Dear all,
I am facing a problem that seems to me more tricky now that it did at first
sight.
I have a collection of data which consist in frequency distributions: 6
patches had been proposed to female insects (for oviposition), 3 of them
corresponding to one treatment (A), the other 3 to another treatment (B).
The results are the number of patches that have been chosen for oviposition
by each female (0 to 3 patches can be used for oviposition, for each
treatment). Thus, the experiment is replicated (each female's choice is a
replication).
I am interested in testing if females do prefer one treatment to the other
(if they oviposit preferently on one sort of patch), i.e. testing the
goodness of fit of my data to an equal ratio of oviposition on patches A and B.
I intended to use the replicated goodness-of-fit test (G-statistic)
described in Sokal & Rohlf (1981): this test seemed accurate for such
data...
But a first problem is that some frequencies in my data set are = 0... I
wonder if an x->( x + 1) transformation could be reasonnably performed to
permit the taking of ln(X) in calculations.
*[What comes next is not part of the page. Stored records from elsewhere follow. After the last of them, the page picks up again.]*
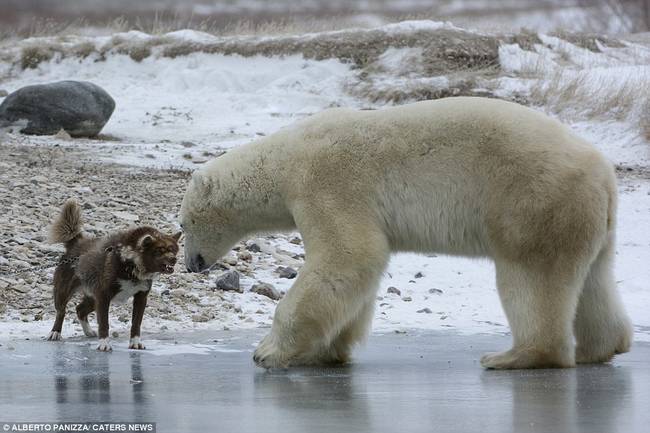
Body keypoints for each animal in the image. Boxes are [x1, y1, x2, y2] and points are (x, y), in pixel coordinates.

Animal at [46, 199, 180, 352]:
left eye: (173, 250)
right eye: (160, 250)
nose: (174, 259)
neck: (130, 264)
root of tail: (76, 242)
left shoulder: (140, 297)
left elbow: (136, 323)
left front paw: (135, 342)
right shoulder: (104, 296)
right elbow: (104, 323)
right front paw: (104, 343)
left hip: (93, 297)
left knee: (80, 310)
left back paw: (88, 331)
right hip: (64, 291)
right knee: (61, 311)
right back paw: (55, 332)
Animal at [180, 97, 632, 368]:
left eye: (183, 224)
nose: (190, 264)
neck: (286, 158)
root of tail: (604, 174)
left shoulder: (328, 183)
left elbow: (348, 257)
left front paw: (267, 351)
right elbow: (357, 275)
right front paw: (326, 351)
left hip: (532, 202)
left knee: (530, 277)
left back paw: (514, 356)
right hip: (586, 218)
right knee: (594, 278)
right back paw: (601, 348)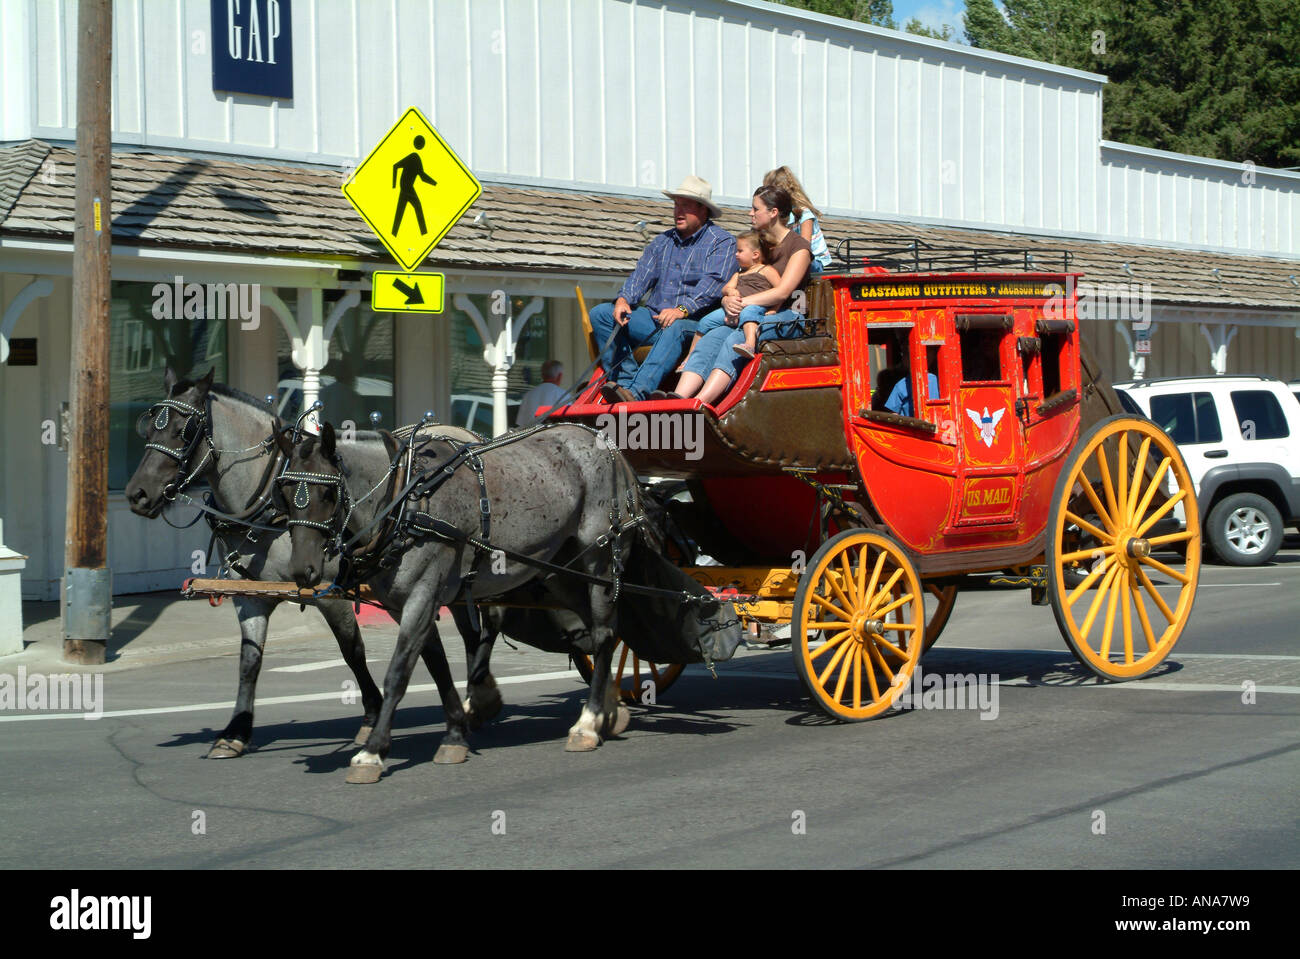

Moreover, low frequencies (less than 5) are usually reported as a problem
for G-tests, and because my females had only the choice to oviposit on 6
patches (3 for treatment A, 3 for treatment B), I have indeed low frequencies!
Do you know another way to perform such an analysis, more accurate in my
case (or do you thing a G-test could nevertheless be used)?
I hope my explanations were comprehensible, and if it isn't the case,
don't
hesitate to ask for more.
Thanks for your reply
Kind regards,
Karine